#### [DIRECTIONS FOR THIS TASK]
Reproduce verbatim the lines of text beginning with the line containing "Richard Honour" and ending with the line containing "Efek berdasarkan surat keputusan Otoritas Jasa Keuangan Nomor", including both of those lines. Omit the pictures from your reply.

╭──

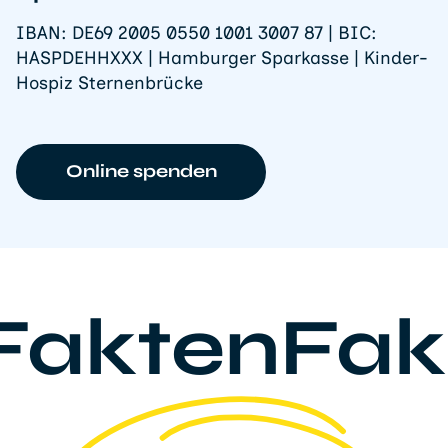
IBAN: DE69 2005 0550 1001 3007 87 | BIC:
HASPDEHHXXX | Hamburger Sparkasse | Kinder-
Hospiz Sternenbrücke
Online spenden
FaktenFak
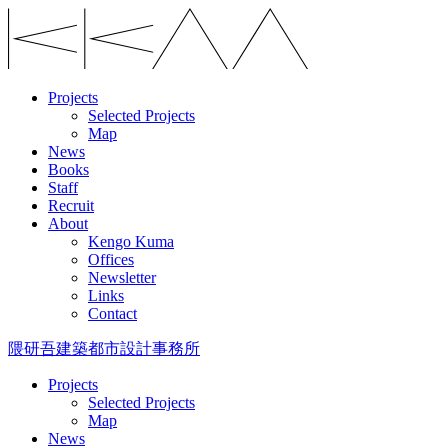
Projects
Selected Projects
Map
News
Books
Staff
Recruit
About
Kengo Kuma
Offices
Newsletter
Links
Contact
隈研吾建築都市設計事務所
Projects
Selected Projects
Map
News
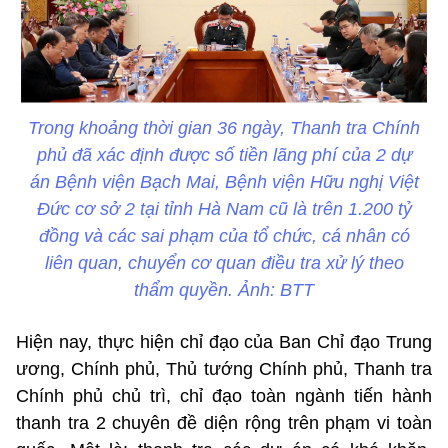
Trong khoảng thời gian 36 ngày, Thanh tra Chính
phủ đã xác định được số tiền lãng phí của 2 dự
án Bệnh viện Bạch Mai, Bệnh viện Hữu nghị Việt
Đức cơ sở 2 tại tỉnh Hà Nam cũ là trên 1.200 tỷ
đồng và các sai phạm của tổ chức, cá nhân có
liên quan, chuyển cơ quan điều tra xử lý theo
thẩm quyền. Ảnh: BTT
Hiện nay, thực hiện chỉ đạo của Ban Chỉ đạo Trung
ương, Chính phủ, Thủ tướng Chính phủ, Thanh tra
Chính phủ chủ trì, chỉ đạo toàn ngành tiến hành
thanh tra 2 chuyên đề diện rộng trên phạm vi toàn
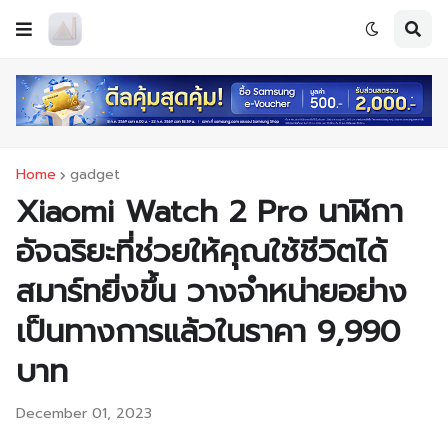
Home
gadget
Xiaomi Watch 2 Pro นาฬิกา
อัจฉริยะที่ช่วยให้คุณใช้ชีวิตได้
สมาร์ทยิ่งขึ้น วางจำหน่ายอย่าง
เป็นทางการแล้วในราคา 9,990
บาท
December 01, 2023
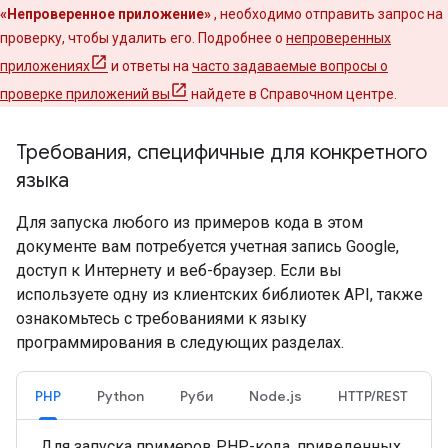
«Непроверенное приложение»
, необходимо отправить запрос на
проверку, чтобы удалить его. Подробнее о
непроверенных
приложениях
и ответы на
часто задаваемые вопросы о
проверке приложений вы
найдете в Справочном центре.
Требования
,
специфичные для конкретного
языка
Для запуска любого из примеров кода в этом
документе вам потребуется учетная запись Google,
доступ к Интернету и веб-браузер. Если вы
используете одну из клиентских библиотек API, также
ознакомьтесь с требованиями к языку
программирования в следующих разделах.
PHP
Python
Руби
Node.js
HTTP/REST
Для запуска примеров PHP-кода, приведенных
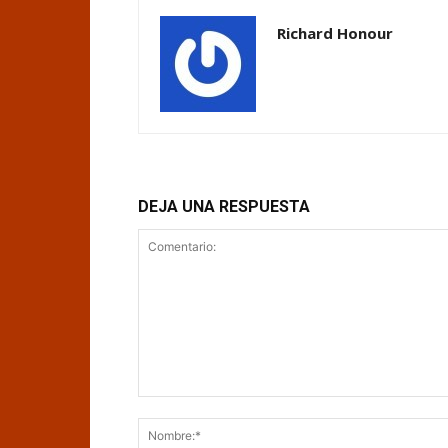
Richard Honour
DEJA UNA RESPUESTA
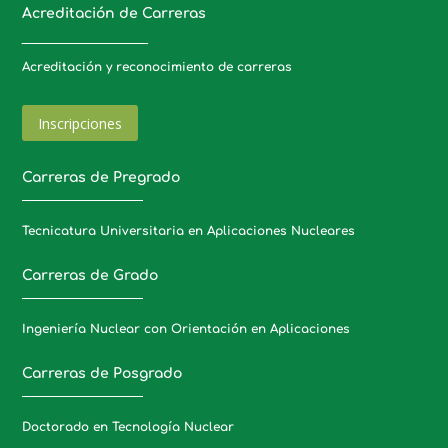
Acreditación de Carreras
_____________________
Acreditación y reconocimiento de carreras
Inscripciones
Carreras de Pregrado
Tecnicatura Universitaria en Aplicaciones Nucleares
Carreras de Grado
Ingeniería Nuclear con Orientación en Aplicaciones
Carreras de Posgrado
Doctorado en Tecnología Nuclear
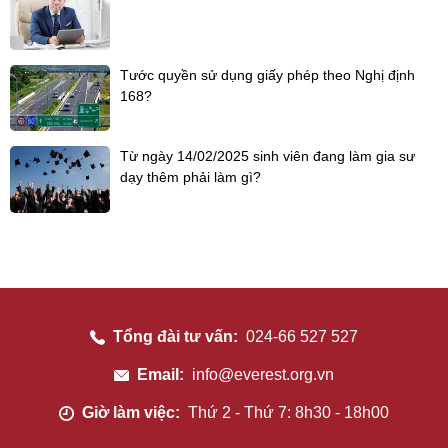
Tước quyền sử dụng giấy phép theo Nghị định
168?
Từ ngày 14/02/2025 sinh viên đang làm gia sư
dạy thêm phải làm gì?
Tổng đài tư vấn:
024-66 527 527
Email:
info@everest.org.vn
Giờ làm việc:
Thứ 2 - Thứ 7: 8h30 - 18h00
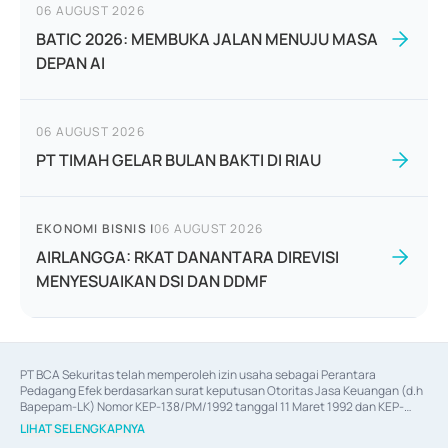
06 AUGUST 2026
BATIC 2026: MEMBUKA JALAN MENUJU MASA
DEPAN AI
06 AUGUST 2026
PT TIMAH GELAR BULAN BAKTI DI RIAU
EKONOMI BISNIS
|
06 AUGUST 2026
AIRLANGGA: RKAT DANANTARA DIREVISI
MENYESUAIKAN DSI DAN DDMF
PT BCA Sekuritas telah memperoleh izin usaha sebagai Perantara 
Pedagang Efek berdasarkan surat keputusan Otoritas Jasa Keuangan (d.h 
Bapepam-LK) Nomor KEP-138/PM/1992 tanggal 11 Maret 1992 dan KEP-
06/D.04/2014 tanggal 28 Februari 2014, izin usaha sebagai Penjamin Emisi 
LIHAT SELENGKAPNYA
Efek berdasarkan surat keputusan Otoritas Jasa Keuangan Nomor KEP-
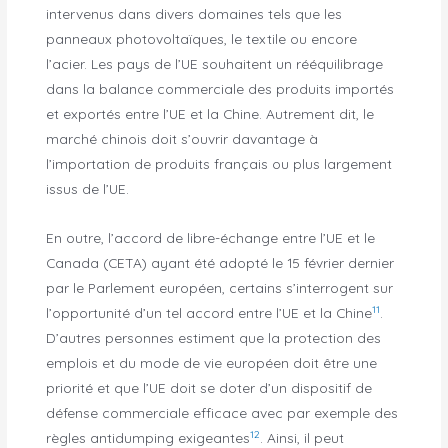
intervenus dans divers domaines tels que les
panneaux photovoltaïques, le textile ou encore
l’acier. Les pays de l’UE souhaitent un rééquilibrage
dans la balance commerciale des produits importés
et exportés entre l’UE et la Chine. Autrement dit, le
marché chinois doit s’ouvrir davantage à
l’importation de produits français ou plus largement
issus de l’UE.
En outre, l’accord de libre-échange entre l’UE et le
Canada (CETA) ayant été adopté le 15 février dernier
par le Parlement européen, certains s’interrogent sur
11
l’opportunité d’un tel accord entre l’UE et la Chine
.
D’autres personnes estiment que la protection des
emplois et du mode de vie européen doit être une
priorité et que l’UE doit se doter d’un dispositif de
défense commerciale efficace avec par exemple des
12
règles antidumping exigeantes
. Ainsi, il peut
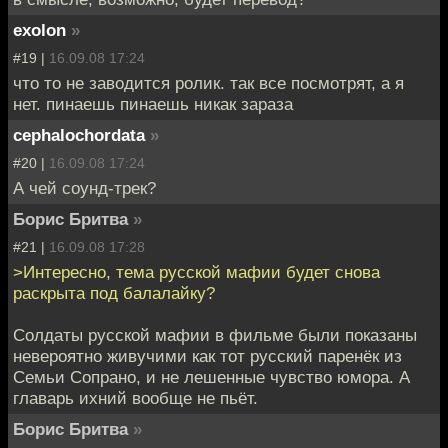
exolon
»
#19 |
16.09.08 17:24
что то не заводится ролик. так все посмотрят, а я
нет. пинаешь пинаешь никак зараза
cephalochordata
»
#20 |
16.09.08 17:24
А чей соунд-трек?
Борис Бритва
»
#21 |
16.09.08 17:28
>Интересно, тема русской мафии будет снова
раскрыта под балалайку?
Солдаты русской мафии в фильме были показаны
невероятно живучими как тот русский паренёк из
Семьи Сопрано, и не лешенные чувство юмора. А
главарь ихний вообще не пьёт.
Борис Бритва
»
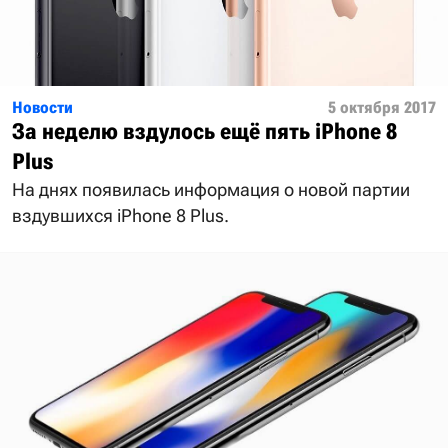
Новости
5 октября 2017
За неделю вздулось ещё пять iPhone 8
Plus
На днях появилась информация о новой партии
вздувшихся iPhone 8 Plus.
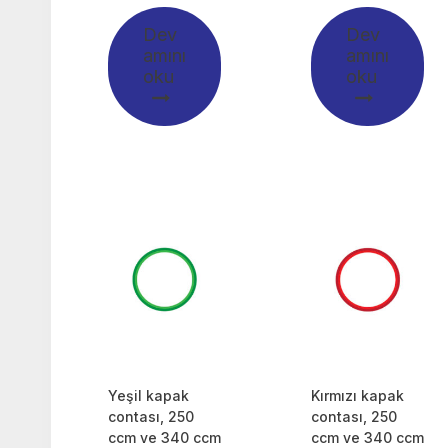
Dev
Dev
amını
amını
oku
oku
Yeşil kapak
Kırmızı kapak
contası, 250
contası, 250
ccm ve 340 ccm
ccm ve 340 ccm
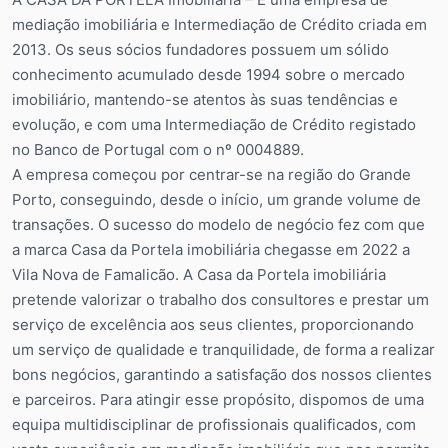
mediação imobiliária e Intermediação de Crédito criada em
2013. Os seus sócios fundadores possuem um sólido
conhecimento acumulado desde 1994 sobre o mercado
imobiliário, mantendo-se atentos às suas tendências e
evolução, e com uma Intermediação de Crédito registado
no Banco de Portugal com o nº 0004889.
A empresa começou por centrar-se na região do Grande
Porto, conseguindo, desde o início, um grande volume de
transações. O sucesso do modelo de negócio fez com que
a marca Casa da Portela imobiliária chegasse em 2022 a
Vila Nova de Famalicão. A Casa da Portela imobiliária
pretende valorizar o trabalho dos consultores e prestar um
serviço de excelência aos seus clientes, proporcionando
um serviço de qualidade e tranquilidade, de forma a realizar
bons negócios, garantindo a satisfação dos nossos clientes
e parceiros. Para atingir esse propósito, dispomos de uma
equipa multidisciplinar de profissionais qualificados, com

╰──

#### [WRITTEN RESPONSE]
Richard Honour
DEJA UNA RESPUESTA
Acreditación de Carreras
_____________________
Acreditación y reconocimiento de carreras
Inscripciones
Carreras de Pregrado
Tecnicatura Universitaria en Aplicaciones Nucleares
Carreras de Grado
Ingeniería Nuclear con Orientación en Aplicaciones
Carreras de Posgrado
Doctorado en Tecnología Nuclear
Tước quyền sử dụng giấy phép theo Nghị định
168?
Từ ngày 14/02/2025 sinh viên đang làm gia sư
dạy thêm phải làm gì?
Tổng đài tư vấn:
024-66 527 527
Email:
info@everest.org.vn
Giờ làm việc:
Thứ 2 - Thứ 7: 8h30 - 18h00
06 AUGUST 2026
BATIC 2026: MEMBUKA JALAN MENUJU MASA
DEPAN AI
06 AUGUST 2026
PT TIMAH GELAR BULAN BAKTI DI RIAU
EKONOMI BISNIS
|
06 AUGUST 2026
AIRLANGGA: RKAT DANANTARA DIREVISI
MENYESUAIKAN DSI DAN DDMF
PT BCA Sekuritas telah memperoleh izin usaha sebagai Perantara 
Pedagang Efek berdasarkan surat keputusan Otoritas Jasa Keuangan (d.h 
Bapepam-LK) Nomor KEP-138/PM/1992 tanggal 11 Maret 1992 dan KEP-
06/D.04/2014 tanggal 28 Februari 2014, izin usaha sebagai Penjamin Emisi 
LIHAT SELENGKAPNYA
Efek berdasarkan surat keputusan Otoritas Jasa Keuangan Nomor KEP-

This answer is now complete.